English learners are taught not to write "the" when writing dates but I see that many native speakers do. Or am I wrong? The sentence below was written by a native speaker. "I paid off my PayPal Credit balance on the 10th September."
As a native speaker, I was taught the same as you - that the words "the" and "of" are pronounced, but not spelt out. So I would write:
On 10th September
(Traditionally, the "th" is written in superscript - 10th. With the decline of handwritten correspondence and the rise of print, this practice nearly disappeared for a while, but has returned now that many word processors will do it automatically for you. It is nevertheless optional.)
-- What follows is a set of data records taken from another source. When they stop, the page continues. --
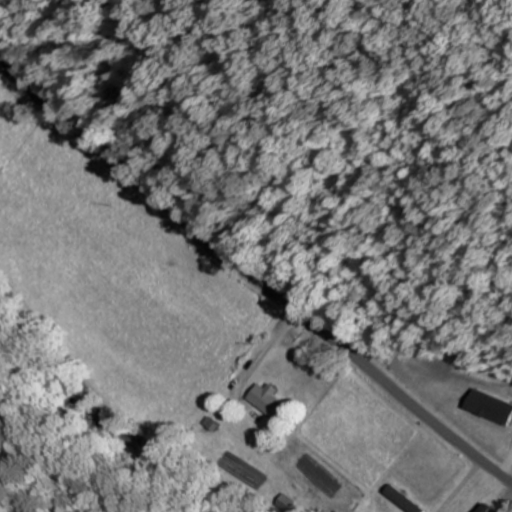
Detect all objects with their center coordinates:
road: (254, 276)
building: (268, 401)
building: (288, 503)
building: (489, 508)
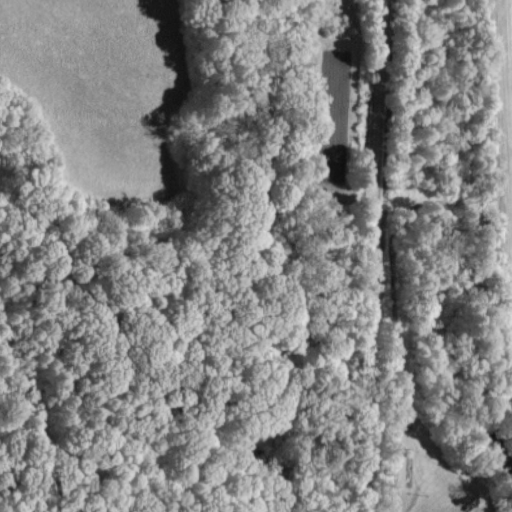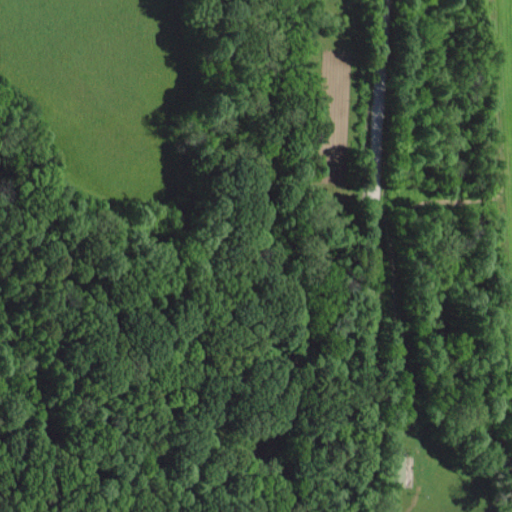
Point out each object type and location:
road: (368, 256)
building: (394, 467)
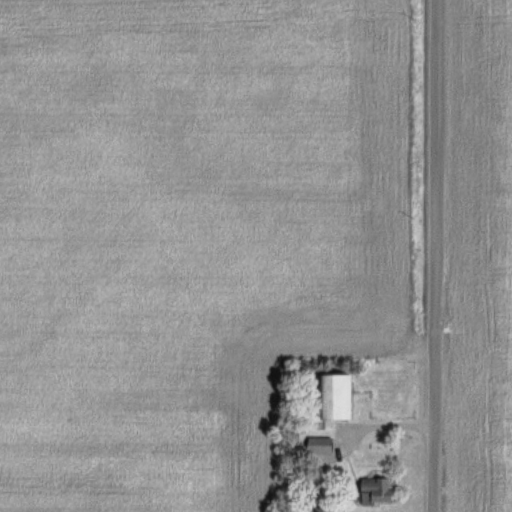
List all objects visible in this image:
road: (432, 255)
building: (344, 396)
road: (392, 424)
building: (325, 445)
building: (382, 491)
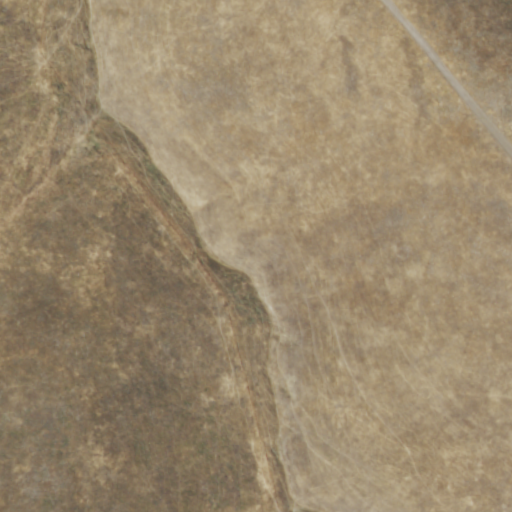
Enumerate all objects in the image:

It is equally acceptable to write:
On 10 September
Both are pronounced "on the tenth of September".
This is standard practice (to omit the "the" in writing), but that doesn't mean that all native speakers will follow it. In formal usage, "the" can be reinserted, but "of" must be as well:
The more complicated the style of date, the more formal it is... The and of are optional, but if you do use them you must add both the and of; it would be incorrect to say only 13th of April or the 13th April. (English Lessons Brighton))
If I were writing out the date in full (as words rather than with figures), I would write:
On the tenth of September
but we rarely do that. It might be appropriate in a legal document. I also agree with Michael Harvey that it would be better to use the full version in direct speech:
"I'm seeing him on the third of October," she said.
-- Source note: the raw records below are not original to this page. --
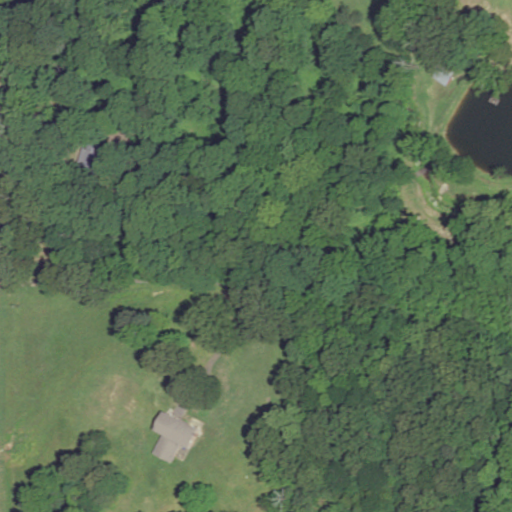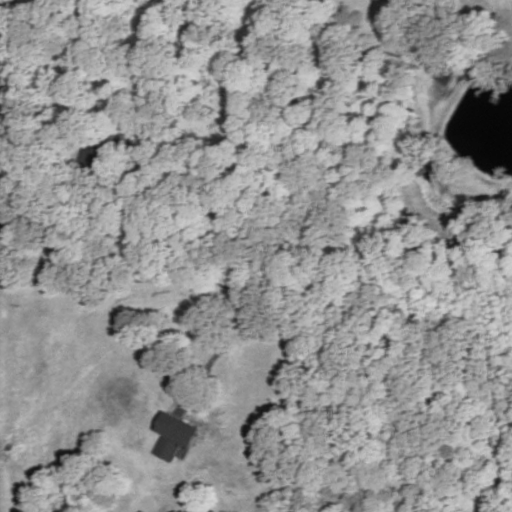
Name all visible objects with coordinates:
building: (448, 71)
pier: (500, 91)
road: (42, 122)
building: (104, 155)
building: (99, 163)
building: (175, 435)
building: (174, 437)
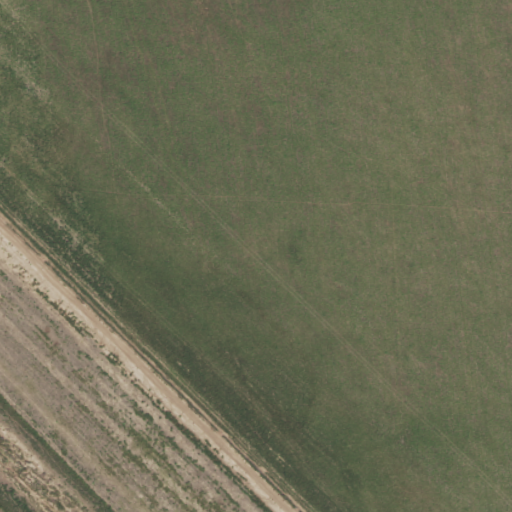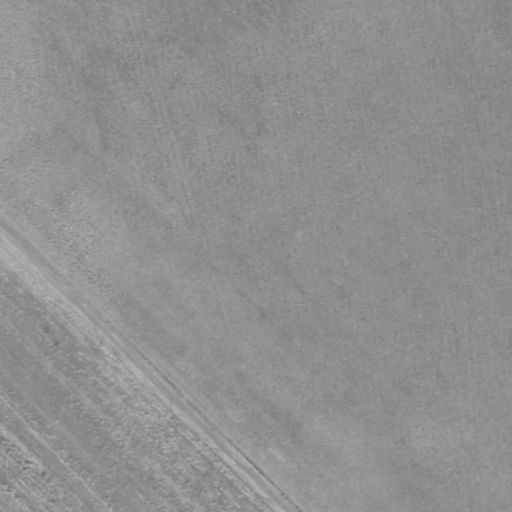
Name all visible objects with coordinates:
road: (100, 414)
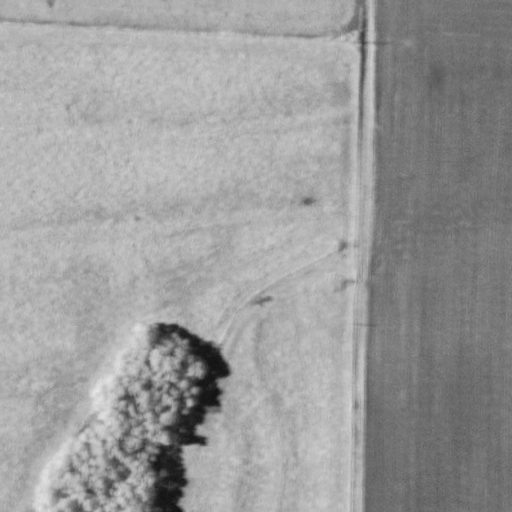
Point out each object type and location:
road: (383, 256)
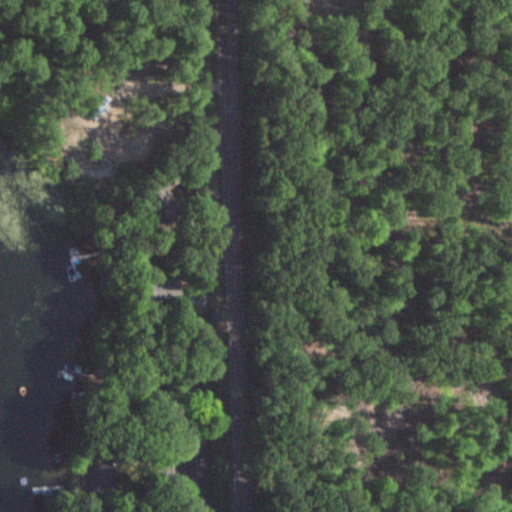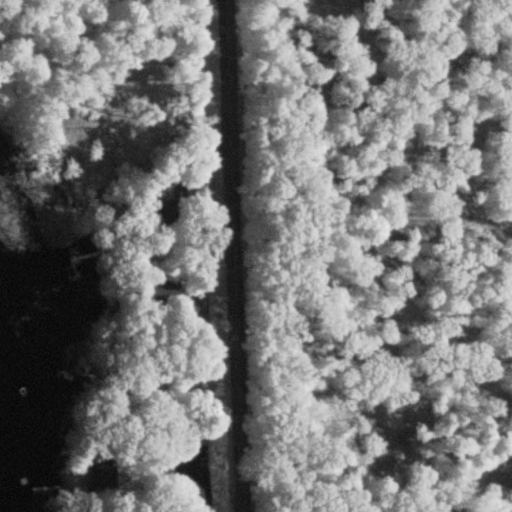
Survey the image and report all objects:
building: (160, 198)
road: (226, 256)
building: (102, 475)
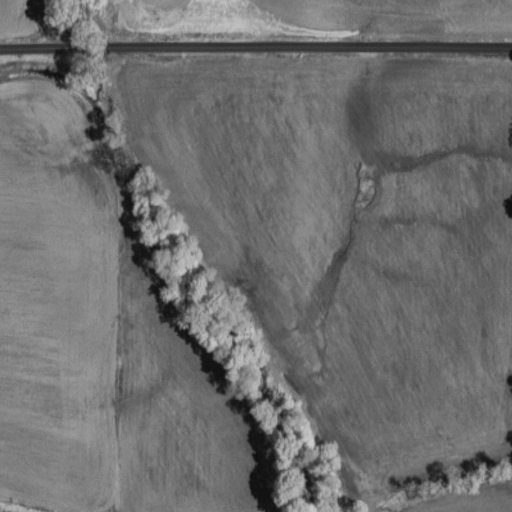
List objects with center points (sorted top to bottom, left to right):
road: (255, 47)
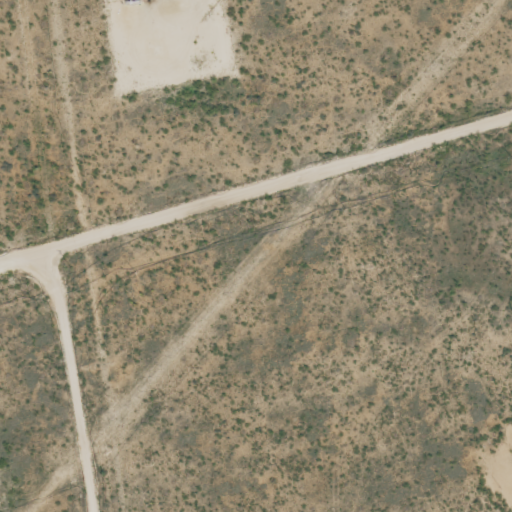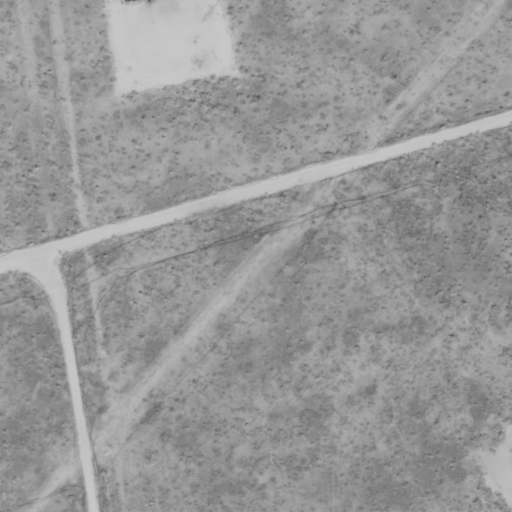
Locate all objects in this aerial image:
road: (150, 214)
road: (25, 250)
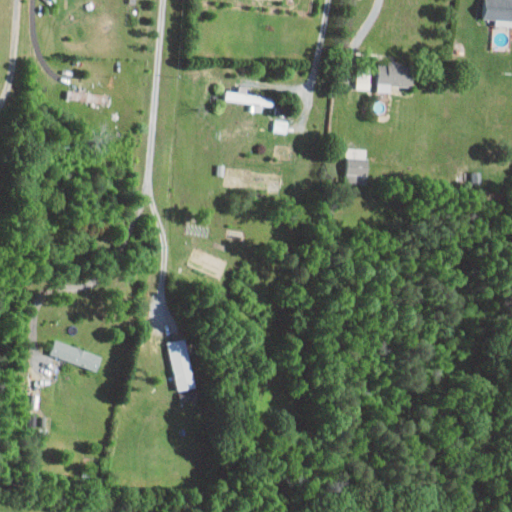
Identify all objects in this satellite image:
building: (498, 11)
road: (361, 31)
road: (32, 45)
road: (12, 59)
road: (317, 61)
building: (393, 75)
road: (156, 92)
building: (250, 99)
building: (280, 125)
building: (357, 169)
road: (167, 251)
road: (91, 282)
building: (75, 354)
building: (181, 364)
The full version would also be common when referring to certain holidays or festivities (in which case the ordinal number would probably be capitalised too):
On the Fifth of November
On the Fourth of July
I would also include the "the" if I were omitting the month:
I was there on the 10th.
(This is another place where "tenth" would work well.)
Much of the above is primarily applicable to British English. In American English, except in very formal contexts or when referring to the Fourth of July, they write dates the other way round - as "September 10th" or "September 10" (although nowadays including the ordinal suffix is apparently rare in the US). British people sometimes do this as well, although some Brits regard it as an American practice to be avoided. Here the word "the" is not written, either, but is still pronounced - at least in Britain; I have observed that Americans often say "September tenth" without pronouncing "the".